YOUR OBJECTIVE.
Nothing but the records, transcribed exactly, should appear in the answer; leave the pictures out.

EXTRACTED MATERIAL.
□ □ □

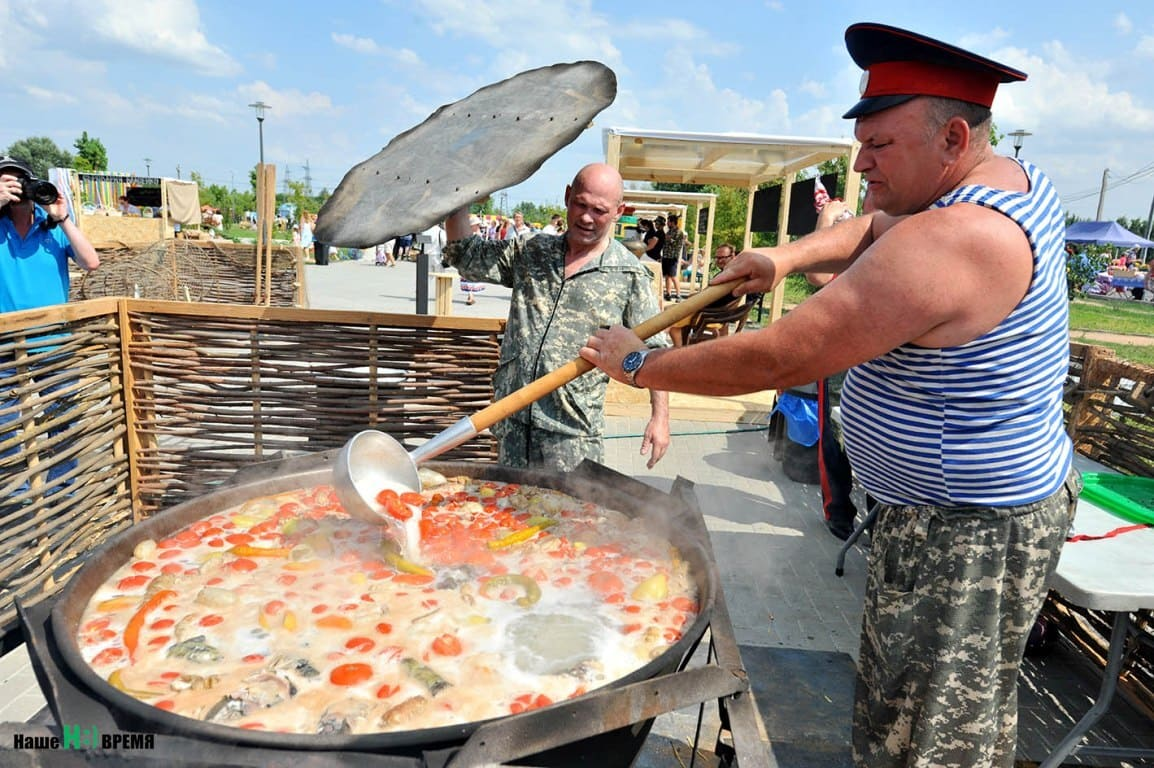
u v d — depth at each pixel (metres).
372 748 1.08
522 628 1.60
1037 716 2.69
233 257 8.51
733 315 3.01
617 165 7.05
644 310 2.77
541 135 2.30
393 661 1.45
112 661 1.42
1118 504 2.61
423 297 4.45
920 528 1.58
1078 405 3.65
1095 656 2.81
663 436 2.68
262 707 1.28
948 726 1.59
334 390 3.49
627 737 1.34
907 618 1.61
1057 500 1.56
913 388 1.50
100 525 3.34
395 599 1.69
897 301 1.31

□ □ □

WRITTEN SOLUTION.
u v d — depth at each pixel (metres).
372 748 1.08
522 628 1.60
1037 716 2.69
233 257 8.51
733 315 3.01
617 165 7.05
644 310 2.77
541 135 2.30
393 661 1.45
112 661 1.42
1118 504 2.61
423 297 4.45
920 528 1.58
1078 405 3.65
1095 656 2.81
663 436 2.68
262 707 1.28
948 726 1.59
334 390 3.49
627 737 1.34
907 618 1.61
1057 500 1.56
913 388 1.50
100 525 3.34
395 599 1.69
897 301 1.31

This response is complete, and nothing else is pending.